Psychotic break. There I was, this 200 lb middle aged woman, weeping, screaming, cursing a blue streak, bleeding; I couldn’t move because I just reinjured everything I hurt the LAST time I fell (frequent falls are a gift from chiari). I was sitting in pointy gravel, so getting up required putting raw bleeding hand on said gravel to stabilize. Got up, screamed at the box (logically), shoved everything into the car and drive home.

Got to the house and completely lost it. I was borderline suicidal. I was standing at the bathroom sink sobbing uncontrollably, repeating, "I can't do this any more." At that moment, I could not forsee a future that did not include this kind of physical and emotional pain. (Bipolar is extremely narcissistic.) I wanted to give up.

Fortunately, my mother was there. She had me sit down, then packed my head and neck (and bruised, bleeding arm) with ice.

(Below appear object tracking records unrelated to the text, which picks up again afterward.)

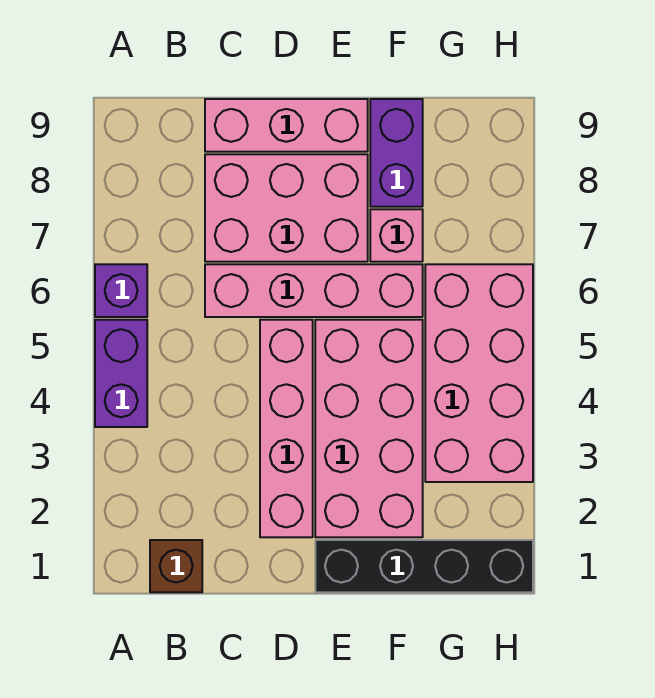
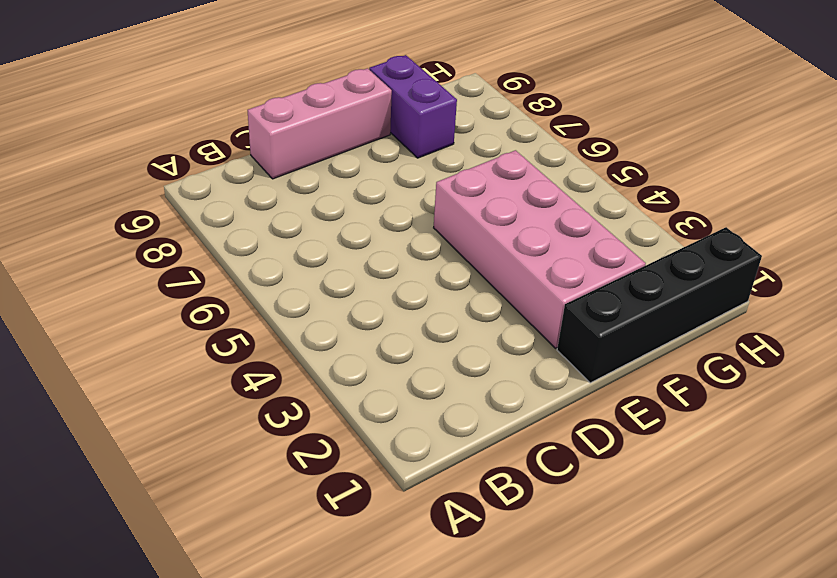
none -> purple brick A4:A5 level 1
none -> purple brick A6 level 1
none -> brown brick B1 level 1

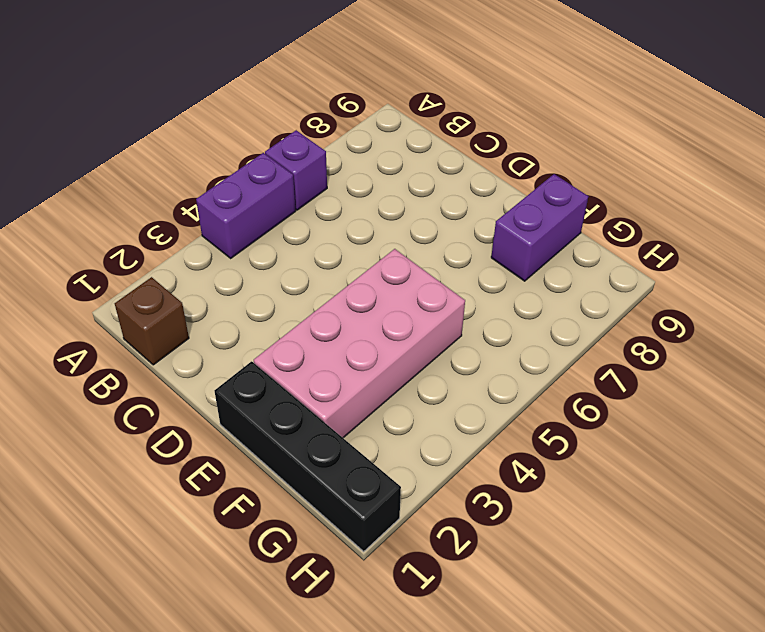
none -> pink brick C6:F6 level 1
none -> pink brick C7:E8 level 1
none -> pink brick C9:E9 level 1

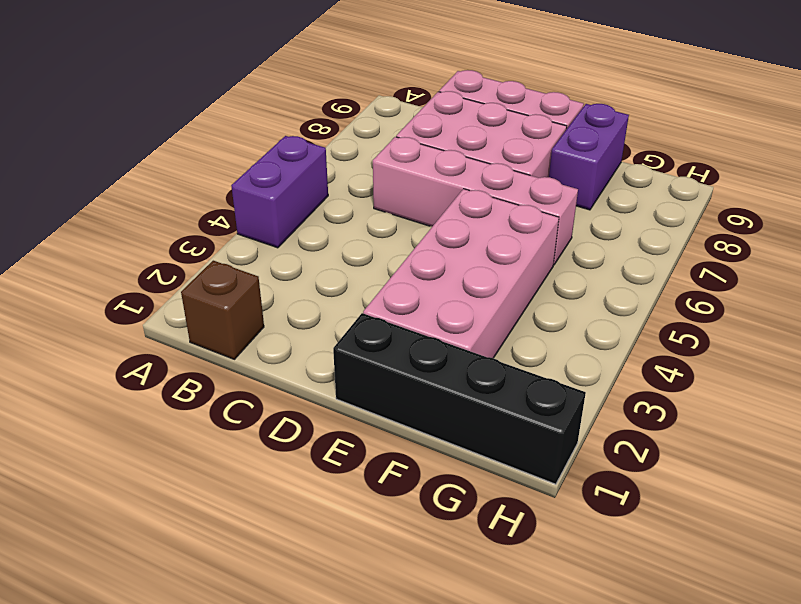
none -> purple brick A6 level 1
none -> pink brick D2:D5 level 1
none -> pink brick F7 level 1

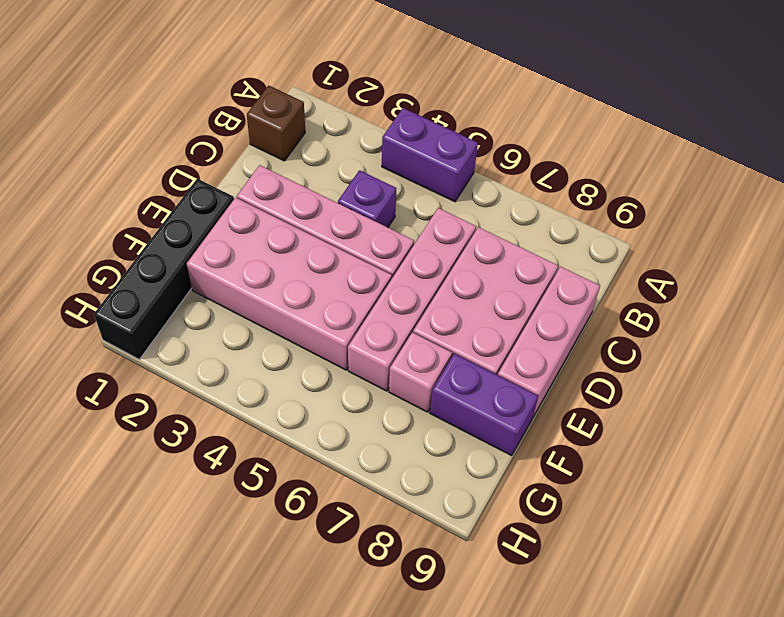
purple brick C4 level 1 -> purple brick A6 level 1
none -> pink brick G3:H6 level 1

I began to do my mindfulness practice... breathing, calming the brain, beating some more.  It took the better part of a half hour before I could stop sobbing and utter coherent sentences. I was exhausted,  embarrassed, and bleeding.  But no longer ready to toss in the towel.

Total elapsed time: one hour 20 minutes.

You all know someone with emotional issues. You may have friends who get migraines or muscle spams just from turning their head the wrong way. I wrote this to encourage you to see beyond the obvious.

The next time someone with chiari or bipolar or any other "invisible" illness tells you they've had a rough day, just take their word for it. Be understanding, even if you don't understand. And give then a hug if they're not too bruised.